§ **EXERCISE DETAILS**
Wherever a line in the records contains the word "this", return that line.

§ **DATASET EXCERPTS**
------------------------------------------------------------
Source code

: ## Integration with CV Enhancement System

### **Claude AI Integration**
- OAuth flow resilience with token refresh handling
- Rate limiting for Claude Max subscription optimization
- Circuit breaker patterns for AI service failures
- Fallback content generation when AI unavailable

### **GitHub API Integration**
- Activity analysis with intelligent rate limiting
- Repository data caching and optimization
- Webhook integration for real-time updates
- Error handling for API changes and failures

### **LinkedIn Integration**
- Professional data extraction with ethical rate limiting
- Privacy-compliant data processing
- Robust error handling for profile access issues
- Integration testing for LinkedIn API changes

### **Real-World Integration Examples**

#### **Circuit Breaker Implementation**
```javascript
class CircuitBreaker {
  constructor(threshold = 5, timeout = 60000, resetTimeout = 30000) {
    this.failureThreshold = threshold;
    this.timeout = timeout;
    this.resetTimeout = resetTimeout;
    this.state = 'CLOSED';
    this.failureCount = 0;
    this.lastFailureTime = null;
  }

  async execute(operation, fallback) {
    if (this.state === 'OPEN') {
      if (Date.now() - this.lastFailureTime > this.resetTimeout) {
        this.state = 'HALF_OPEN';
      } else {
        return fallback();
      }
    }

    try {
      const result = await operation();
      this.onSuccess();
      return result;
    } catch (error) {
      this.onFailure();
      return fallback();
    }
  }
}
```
------------------------------------------------------------
§ **WRITTEN REPLY**
    this.failureThreshold = threshold;
    this.timeout = timeout;
    this.resetTimeout = resetTimeout;
    this.state = 'CLOSED';
    this.failureCount = 0;
    this.lastFailureTime = null;
    if (this.state === 'OPEN') {
      if (Date.now() - this.lastFailureTime > this.resetTimeout) {
        this.state = 'HALF_OPEN';
      this.onSuccess();
      this.onFailure();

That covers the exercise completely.